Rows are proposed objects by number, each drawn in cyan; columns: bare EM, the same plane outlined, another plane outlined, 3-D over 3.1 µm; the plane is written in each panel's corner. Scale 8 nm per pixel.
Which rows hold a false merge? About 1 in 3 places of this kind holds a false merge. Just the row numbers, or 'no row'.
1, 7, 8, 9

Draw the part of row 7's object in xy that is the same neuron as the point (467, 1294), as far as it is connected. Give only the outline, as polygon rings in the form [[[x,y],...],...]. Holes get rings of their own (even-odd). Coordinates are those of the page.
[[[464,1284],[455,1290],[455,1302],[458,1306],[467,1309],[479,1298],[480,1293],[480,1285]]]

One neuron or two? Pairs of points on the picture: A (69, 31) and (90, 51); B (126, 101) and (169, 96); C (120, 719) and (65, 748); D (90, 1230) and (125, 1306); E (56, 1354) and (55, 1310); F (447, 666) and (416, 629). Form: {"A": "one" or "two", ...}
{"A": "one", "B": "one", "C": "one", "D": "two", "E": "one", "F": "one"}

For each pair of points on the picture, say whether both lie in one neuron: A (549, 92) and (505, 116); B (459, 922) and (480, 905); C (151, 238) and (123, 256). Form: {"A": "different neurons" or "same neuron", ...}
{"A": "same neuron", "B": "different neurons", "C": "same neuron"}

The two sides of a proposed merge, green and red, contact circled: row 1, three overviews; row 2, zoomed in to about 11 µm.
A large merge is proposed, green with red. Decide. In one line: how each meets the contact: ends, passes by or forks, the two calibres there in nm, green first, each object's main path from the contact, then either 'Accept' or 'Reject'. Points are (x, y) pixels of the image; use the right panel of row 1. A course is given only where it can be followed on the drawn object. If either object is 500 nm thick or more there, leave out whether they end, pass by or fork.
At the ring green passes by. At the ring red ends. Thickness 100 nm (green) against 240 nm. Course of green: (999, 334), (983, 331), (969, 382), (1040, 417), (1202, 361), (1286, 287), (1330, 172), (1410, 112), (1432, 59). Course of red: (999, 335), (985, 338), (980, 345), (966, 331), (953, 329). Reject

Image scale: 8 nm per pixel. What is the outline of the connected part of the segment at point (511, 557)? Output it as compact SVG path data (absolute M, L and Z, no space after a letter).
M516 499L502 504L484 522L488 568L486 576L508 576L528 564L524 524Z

----------------------------------------

**The problem:**
Every line of the material should be transcribed without alteration.

**Result of this task:**
Rows are proposed objects by number, each drawn in cyan; columns: bare EM, the same plane outlined, another plane outlined, 3-D over 3.1 µm; the plane is written in each panel's corner. Scale 8 nm per pixel.
Which rows hold a false merge? About 1 in 3 places of this kind holds a false merge. Just the row numbers, or 'no row'.
1, 7, 8, 9

Draw the part of row 7's object in xy that is the same neuron as the point (467, 1294), as far as it is connected. Give only the outline, as polygon rings in the form [[[x,y],...],...]. Holes get rings of their own (even-odd). Coordinates are those of the page.
[[[464,1284],[455,1290],[455,1302],[458,1306],[467,1309],[479,1298],[480,1293],[480,1285]]]

One neuron or two? Pairs of points on the picture: A (69, 31) and (90, 51); B (126, 101) and (169, 96); C (120, 719) and (65, 748); D (90, 1230) and (125, 1306); E (56, 1354) and (55, 1310); F (447, 666) and (416, 629). Form: {"A": "one" or "two", ...}
{"A": "one", "B": "one", "C": "one", "D": "two", "E": "one", "F": "one"}

For each pair of points on the picture, say whether both lie in one neuron: A (549, 92) and (505, 116); B (459, 922) and (480, 905); C (151, 238) and (123, 256). Form: {"A": "different neurons" or "same neuron", ...}
{"A": "same neuron", "B": "different neurons", "C": "same neuron"}

The two sides of a proposed merge, green and red, contact circled: row 1, three overviews; row 2, zoomed in to about 11 µm.
A large merge is proposed, green with red. Decide. In one line: how each meets the contact: ends, passes by or forks, the two calibres there in nm, green first, each object's main path from the contact, then either 'Accept' or 'Reject'. Points are (x, y) pixels of the image; use the right panel of row 1. A course is given only where it can be followed on the drawn object. If either object is 500 nm thick or more there, leave out whether they end, pass by or fork.
At the ring green passes by. At the ring red ends. Thickness 100 nm (green) against 240 nm. Course of green: (999, 334), (983, 331), (969, 382), (1040, 417), (1202, 361), (1286, 287), (1330, 172), (1410, 112), (1432, 59). Course of red: (999, 335), (985, 338), (980, 345), (966, 331), (953, 329). Reject

Image scale: 8 nm per pixel. What is the outline of the connected part of the segment at point (511, 557)? Output it as compact SVG path data (absolute M, L and Z, no space after a letter).
M516 499L502 504L484 522L488 568L486 576L508 576L528 564L524 524Z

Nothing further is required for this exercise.